:: Work task ::
Each line below with the word "right" needs to be copied.

:: Data section ::
===============

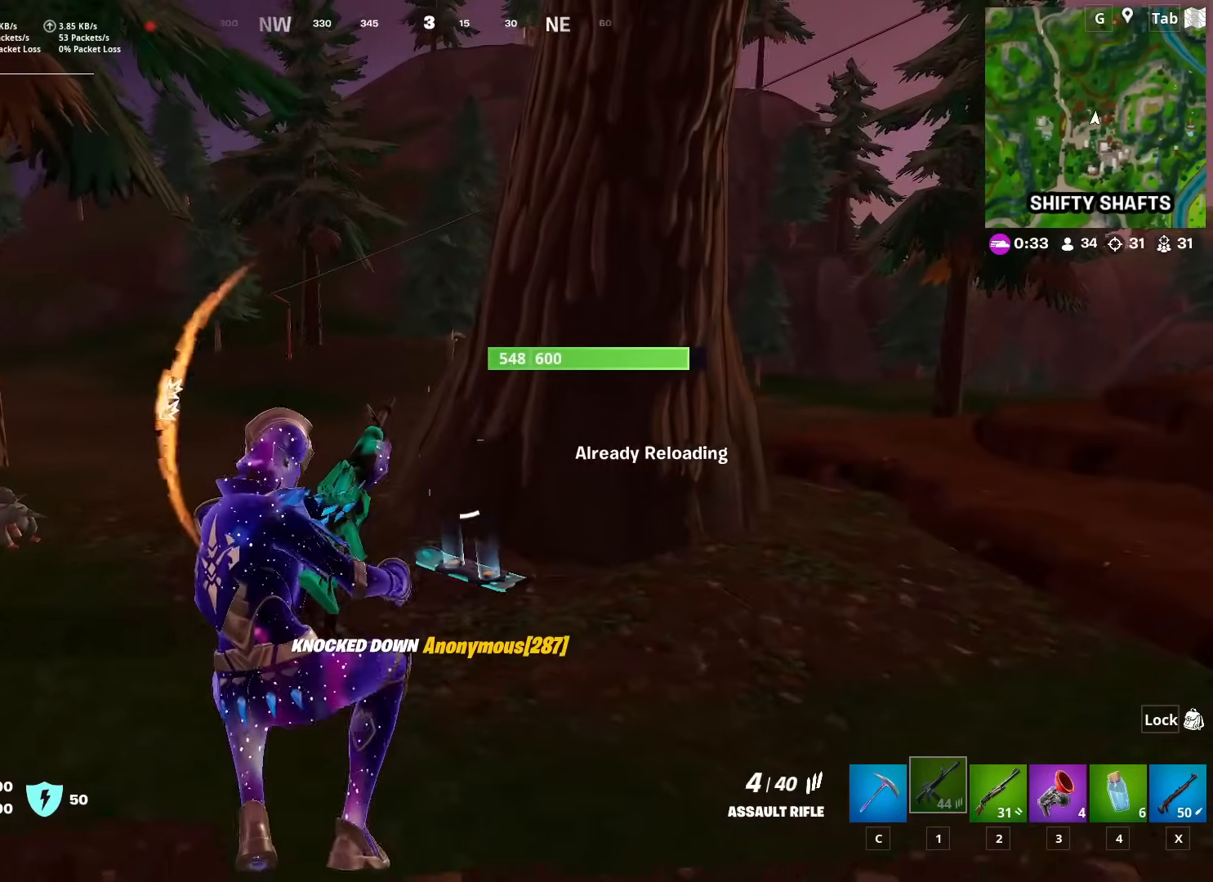
{"keys": ["d", "w"], "mouse": [], "mouse_move": "left", "events": [[384, "w", "down"], [434, "a", "up"], [484, "d", "down"]]}
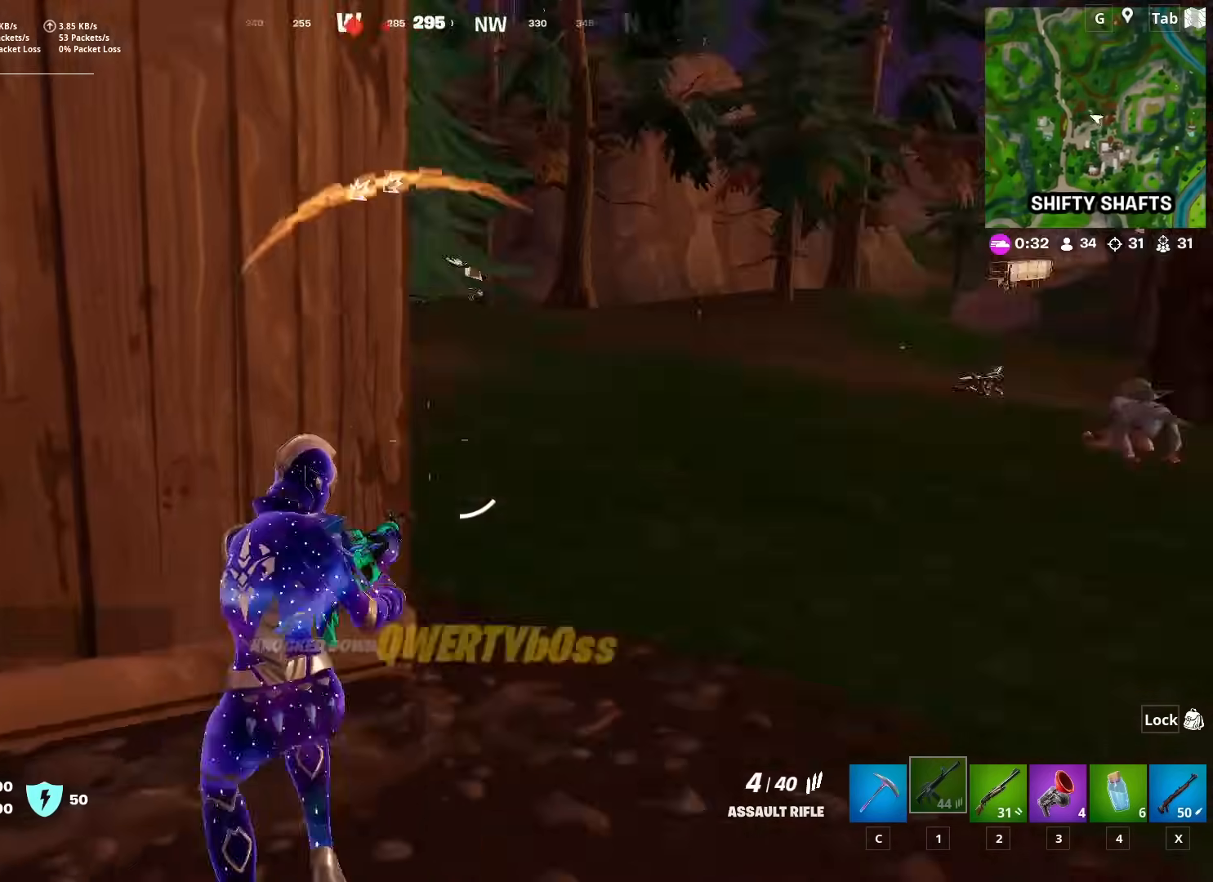
{"keys": ["d", "w"], "mouse": [], "mouse_move": "up-right", "events": [[217, "w", "up"], [251, "w", "down"]]}
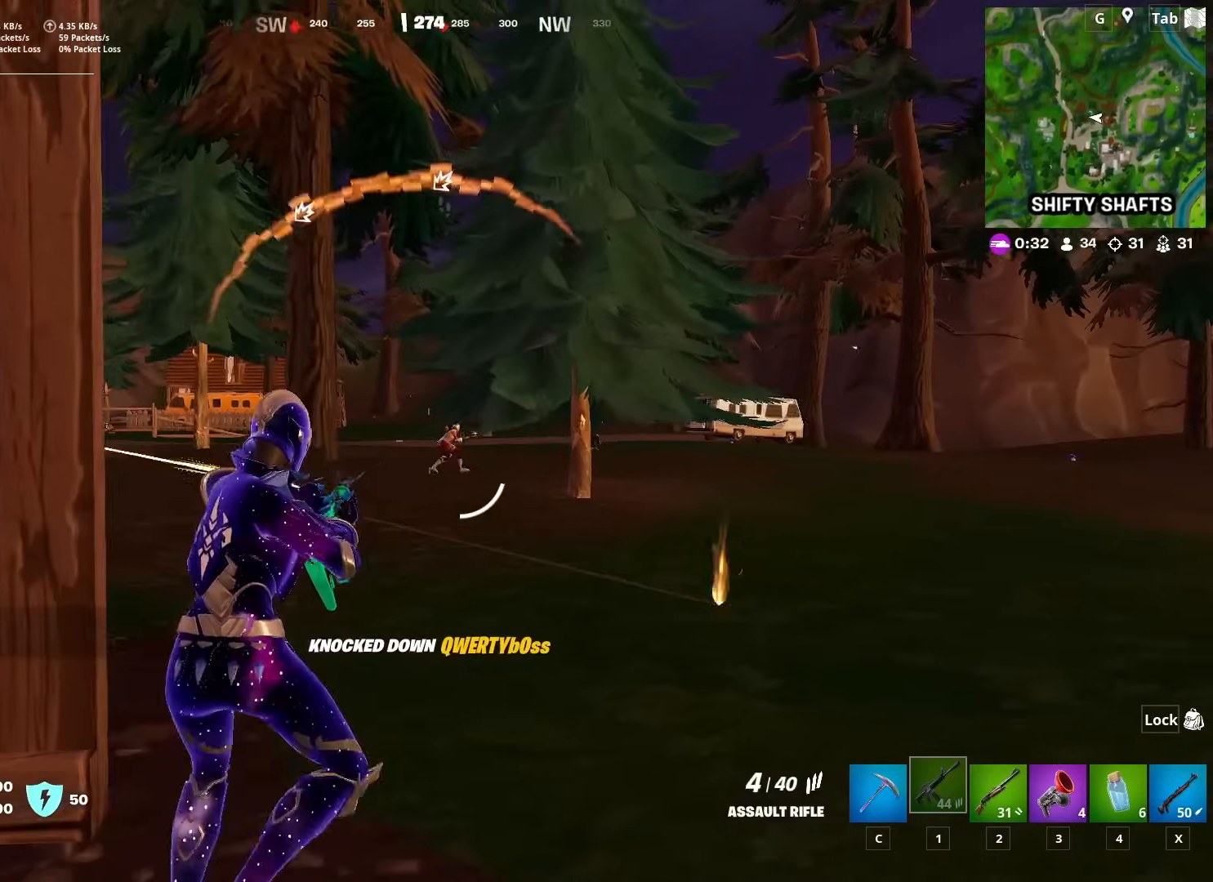
{"keys": ["s"], "mouse": ["left", "right"], "mouse_move": "still", "events": [[83, "d", "up"], [83, "shift", "down"], [133, "d", "down"], [133, "w", "up"], [183, "d", "up"], [183, "mouse_right", "down"], [283, "shift", "up"], [367, "mouse_left", "down"], [367, "s", "down"]]}
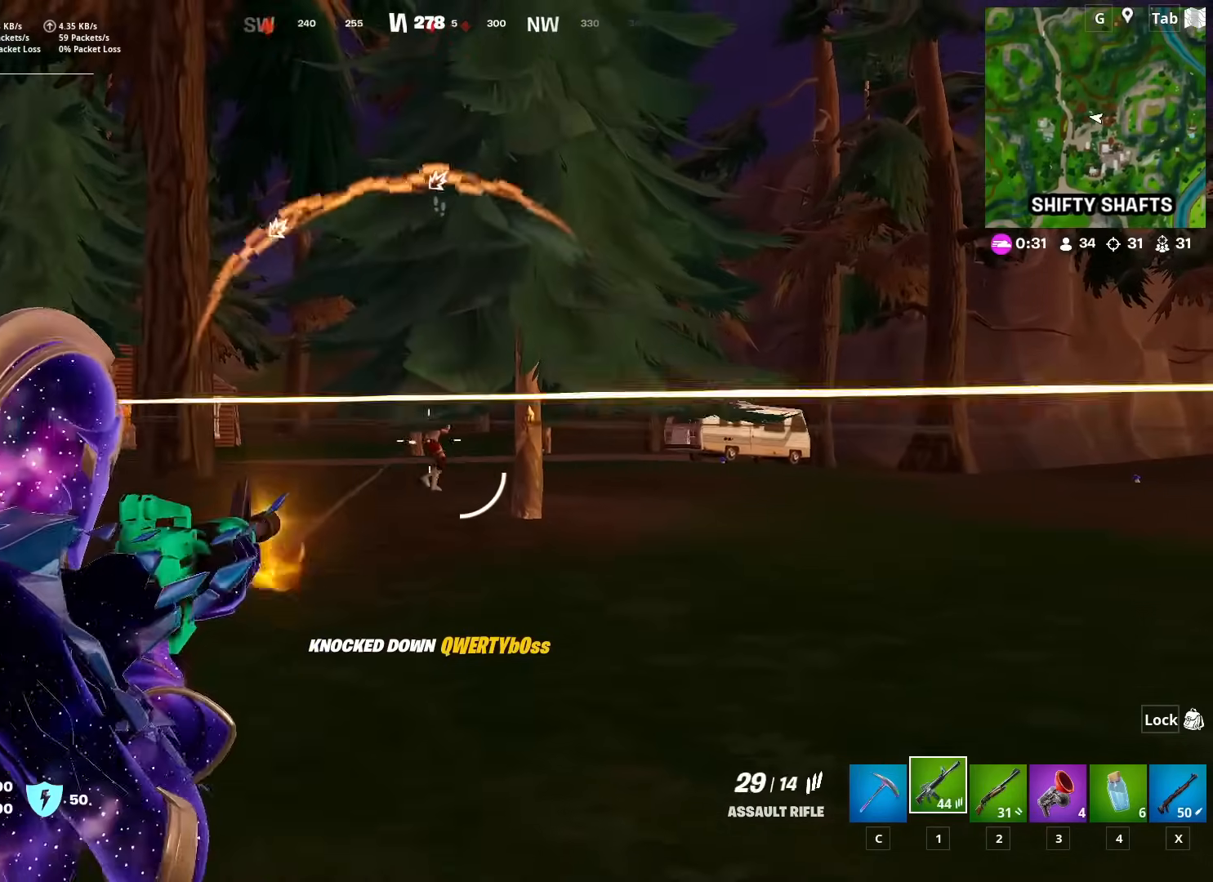
{"keys": [], "mouse": ["left", "right"], "mouse_move": "down-right", "events": [[17, "s", "up"]]}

===============

:: Task output ::
{"keys": ["d", "w"], "mouse": [], "mouse_move": "up-right", "events": [[217, "w", "up"], [251, "w", "down"]]}
{"keys": ["s"], "mouse": ["left", "right"], "mouse_move": "still", "events": [[83, "d", "up"], [83, "shift", "down"], [133, "d", "down"], [133, "w", "up"], [183, "d", "up"], [183, "mouse_right", "down"], [283, "shift", "up"], [367, "mouse_left", "down"], [367, "s", "down"]]}
{"keys": [], "mouse": ["left", "right"], "mouse_move": "down-right", "events": [[17, "s", "up"]]}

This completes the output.